According to legend, the temple came up where the bullock cart carrying it away from Mathura got bogged down in the mud. The image of Lord Krishna or Shrinath-ji – a 14th century 7 years old infant – was being brought from Govardhan near Mathura out of fear of the evil eye of the Mughal Emperor Aurangzeb. The shrine was built in the 17th century.

It has always been known to be a very rich temple. We could not get a view of the infant Shrinath as we were hustled away by the minders. There was a big crowd for what is known as "darshan" – a glimpse of the deity. In any case, in the darkness of the sanctum, the black figure of the infant Shrinath ji did not quite make itself visible. I, however, still remember the jewels that glittered in the darkness on the infant deity's ornaments.

An incredibly huge amount of "prasad" (religious offering) was being prepared. These are generally edible sweets in which ghee (clarified butter) is the cooking medium. In view of the amount of prasad the temple authorities have to have enormous quantities of ghee. We were shown four wells about three feet in diameter and twenty feet deep where ghee is stored. By any stretch of imagination, that is enormous quantity of ghee. They gave us huge packs of prasad soaked in ghee but it solidified as soon as it was exposed to the cool ambient temperature.

While I submitted my dissertation and was duly given a certificate of MPhil, I wonder what action was taken on the paper that I wrote. Apparently nothing, as the rural indebtedness of farmers continues unabated. Since then, a large number of farmers took their lives in several parts of the country as they could not pay off their loans for reasons of weather, crop failure and so on.

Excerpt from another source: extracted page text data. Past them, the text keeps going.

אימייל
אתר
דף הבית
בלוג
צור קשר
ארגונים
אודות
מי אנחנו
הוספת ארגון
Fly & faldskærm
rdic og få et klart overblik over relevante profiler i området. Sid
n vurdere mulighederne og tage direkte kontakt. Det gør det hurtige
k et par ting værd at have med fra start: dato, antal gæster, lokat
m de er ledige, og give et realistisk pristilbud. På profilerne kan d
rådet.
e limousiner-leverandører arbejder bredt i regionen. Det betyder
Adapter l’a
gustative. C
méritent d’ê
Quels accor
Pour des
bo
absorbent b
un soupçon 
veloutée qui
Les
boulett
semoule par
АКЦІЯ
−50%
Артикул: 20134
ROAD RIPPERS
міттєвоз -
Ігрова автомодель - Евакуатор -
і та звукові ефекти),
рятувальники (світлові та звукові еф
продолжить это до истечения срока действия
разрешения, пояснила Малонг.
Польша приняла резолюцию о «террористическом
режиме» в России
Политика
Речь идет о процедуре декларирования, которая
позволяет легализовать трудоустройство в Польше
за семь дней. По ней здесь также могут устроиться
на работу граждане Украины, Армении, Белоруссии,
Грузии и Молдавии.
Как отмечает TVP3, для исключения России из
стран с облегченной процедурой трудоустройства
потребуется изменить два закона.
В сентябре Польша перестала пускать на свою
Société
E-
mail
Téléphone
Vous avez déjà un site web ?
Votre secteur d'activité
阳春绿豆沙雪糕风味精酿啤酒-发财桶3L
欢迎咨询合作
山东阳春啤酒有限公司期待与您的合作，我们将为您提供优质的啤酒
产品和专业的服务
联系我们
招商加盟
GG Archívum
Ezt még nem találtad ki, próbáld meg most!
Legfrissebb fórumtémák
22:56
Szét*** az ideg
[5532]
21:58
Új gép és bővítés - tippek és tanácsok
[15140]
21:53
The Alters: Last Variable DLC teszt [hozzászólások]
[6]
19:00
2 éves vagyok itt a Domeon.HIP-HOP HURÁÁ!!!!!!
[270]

Rajasthan is well-known for its miniature paintings. Nathdwara, however, is famous for it "pichwais" that are not miniature and are used for decorating the wall behind the deity. The paintings depict Lord Krishna in various moods and basically are meant to educate the lay worshipper about his life. The "pichwais" have become very popular and there are numerous artists who make them. Some of them are so good that they get orders from abroad. We saw some of them at work – downright ordinary folk who have king-sized imagination and a very keen eye for detail.